_Information given:_
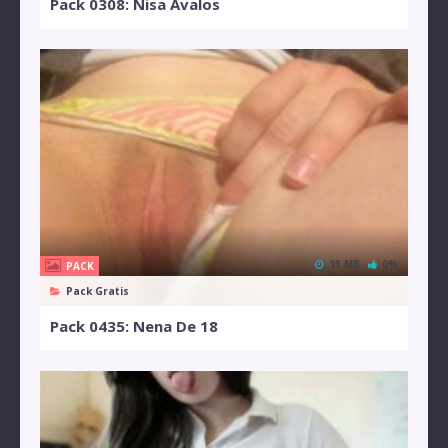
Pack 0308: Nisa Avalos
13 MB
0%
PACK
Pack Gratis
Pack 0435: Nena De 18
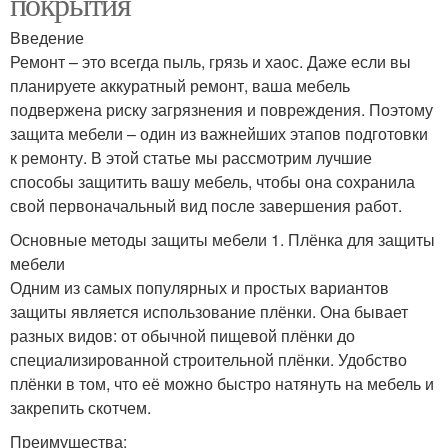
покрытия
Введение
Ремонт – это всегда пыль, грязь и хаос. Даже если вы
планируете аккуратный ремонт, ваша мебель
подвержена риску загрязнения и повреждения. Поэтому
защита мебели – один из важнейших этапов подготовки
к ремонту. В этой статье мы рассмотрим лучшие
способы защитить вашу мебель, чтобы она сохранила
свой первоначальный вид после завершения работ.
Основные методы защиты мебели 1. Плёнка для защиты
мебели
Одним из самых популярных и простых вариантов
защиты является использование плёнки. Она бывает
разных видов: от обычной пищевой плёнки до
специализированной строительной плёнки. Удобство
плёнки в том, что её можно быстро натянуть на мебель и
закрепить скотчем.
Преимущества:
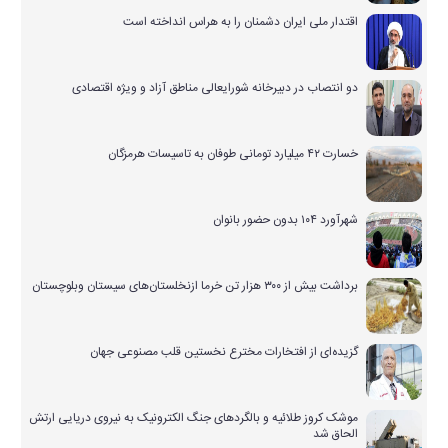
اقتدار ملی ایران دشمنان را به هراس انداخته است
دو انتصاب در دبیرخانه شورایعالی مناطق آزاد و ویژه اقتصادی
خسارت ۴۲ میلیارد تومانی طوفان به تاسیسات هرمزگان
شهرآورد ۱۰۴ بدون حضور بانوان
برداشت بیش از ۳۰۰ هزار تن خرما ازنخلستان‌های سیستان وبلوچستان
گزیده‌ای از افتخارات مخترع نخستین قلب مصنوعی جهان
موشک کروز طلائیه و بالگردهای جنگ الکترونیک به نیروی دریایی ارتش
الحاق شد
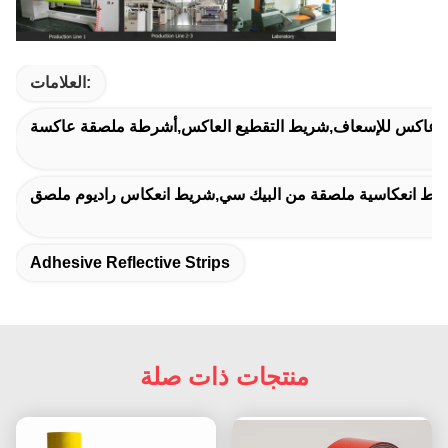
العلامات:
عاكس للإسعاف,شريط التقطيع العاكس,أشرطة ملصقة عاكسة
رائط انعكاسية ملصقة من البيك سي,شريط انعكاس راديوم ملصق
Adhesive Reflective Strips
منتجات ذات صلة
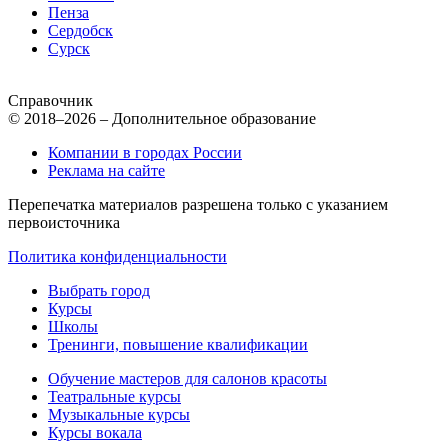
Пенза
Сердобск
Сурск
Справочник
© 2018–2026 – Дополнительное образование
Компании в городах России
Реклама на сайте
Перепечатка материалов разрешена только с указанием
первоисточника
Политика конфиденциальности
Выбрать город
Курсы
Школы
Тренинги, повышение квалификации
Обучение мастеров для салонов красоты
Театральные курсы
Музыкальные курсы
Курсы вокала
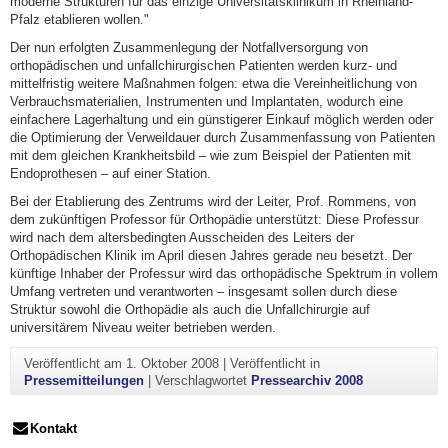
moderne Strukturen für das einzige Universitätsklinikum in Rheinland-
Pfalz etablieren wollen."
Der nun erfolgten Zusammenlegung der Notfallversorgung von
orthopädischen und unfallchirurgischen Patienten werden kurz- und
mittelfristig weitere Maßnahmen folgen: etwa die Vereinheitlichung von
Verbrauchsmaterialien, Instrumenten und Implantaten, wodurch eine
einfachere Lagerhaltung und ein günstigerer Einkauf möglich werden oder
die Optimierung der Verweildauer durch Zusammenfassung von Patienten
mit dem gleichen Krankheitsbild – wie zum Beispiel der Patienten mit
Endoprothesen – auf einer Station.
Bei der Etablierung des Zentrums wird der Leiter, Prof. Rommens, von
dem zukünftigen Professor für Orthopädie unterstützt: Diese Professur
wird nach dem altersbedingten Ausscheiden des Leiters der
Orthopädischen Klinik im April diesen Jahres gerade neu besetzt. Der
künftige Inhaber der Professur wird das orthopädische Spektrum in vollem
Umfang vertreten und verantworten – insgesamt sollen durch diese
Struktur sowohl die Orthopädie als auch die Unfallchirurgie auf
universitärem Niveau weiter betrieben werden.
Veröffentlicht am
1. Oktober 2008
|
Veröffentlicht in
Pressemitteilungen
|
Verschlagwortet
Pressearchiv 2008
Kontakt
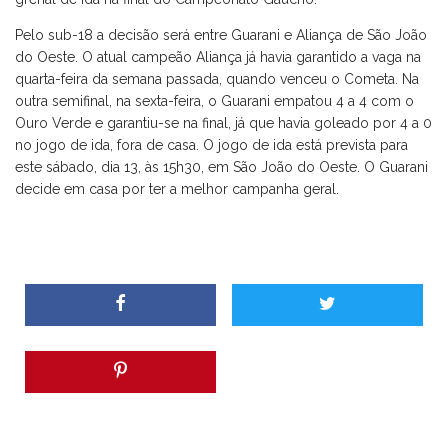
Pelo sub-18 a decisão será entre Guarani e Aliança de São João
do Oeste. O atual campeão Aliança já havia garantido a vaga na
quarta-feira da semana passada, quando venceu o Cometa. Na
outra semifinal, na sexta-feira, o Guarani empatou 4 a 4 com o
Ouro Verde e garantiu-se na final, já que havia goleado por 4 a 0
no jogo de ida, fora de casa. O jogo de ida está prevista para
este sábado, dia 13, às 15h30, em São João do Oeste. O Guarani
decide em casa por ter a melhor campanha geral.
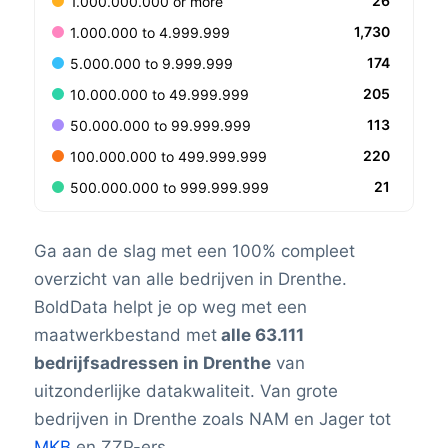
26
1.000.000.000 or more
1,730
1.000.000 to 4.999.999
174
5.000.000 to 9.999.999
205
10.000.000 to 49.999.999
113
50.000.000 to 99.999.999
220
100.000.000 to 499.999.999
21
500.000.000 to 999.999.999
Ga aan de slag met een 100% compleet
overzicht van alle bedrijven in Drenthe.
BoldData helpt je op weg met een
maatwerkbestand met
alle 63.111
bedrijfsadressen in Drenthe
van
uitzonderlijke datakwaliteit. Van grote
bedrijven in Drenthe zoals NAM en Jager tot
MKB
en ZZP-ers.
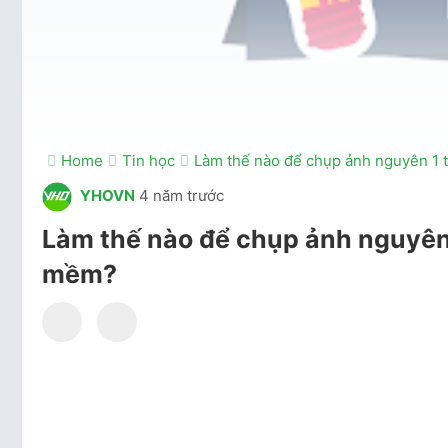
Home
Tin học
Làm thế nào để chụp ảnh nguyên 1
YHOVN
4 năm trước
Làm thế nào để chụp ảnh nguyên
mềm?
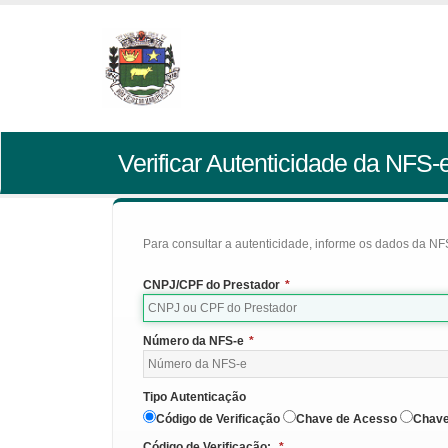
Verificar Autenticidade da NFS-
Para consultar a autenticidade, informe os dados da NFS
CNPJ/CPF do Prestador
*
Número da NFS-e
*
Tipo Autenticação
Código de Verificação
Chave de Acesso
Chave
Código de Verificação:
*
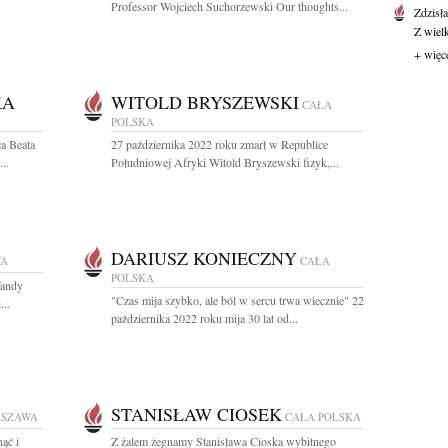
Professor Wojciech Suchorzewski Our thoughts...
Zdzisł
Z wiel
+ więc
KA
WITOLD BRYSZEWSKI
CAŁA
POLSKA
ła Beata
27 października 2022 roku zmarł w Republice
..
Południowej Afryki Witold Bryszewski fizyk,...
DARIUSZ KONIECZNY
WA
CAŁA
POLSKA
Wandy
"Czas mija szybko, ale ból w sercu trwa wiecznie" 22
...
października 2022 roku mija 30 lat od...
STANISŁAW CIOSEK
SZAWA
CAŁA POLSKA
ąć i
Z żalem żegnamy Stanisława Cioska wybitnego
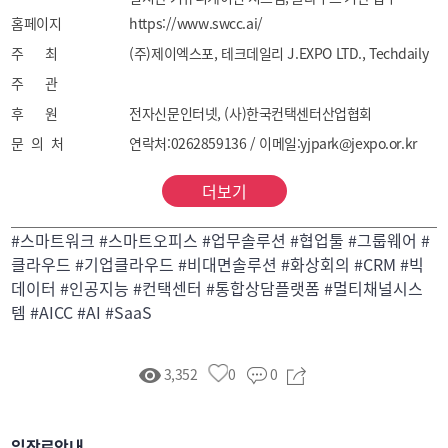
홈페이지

_Task description:_ If a line in the entries above contains the word "Veröffentlicht", count it, and give only the final number.

_Exercise answer:_ 2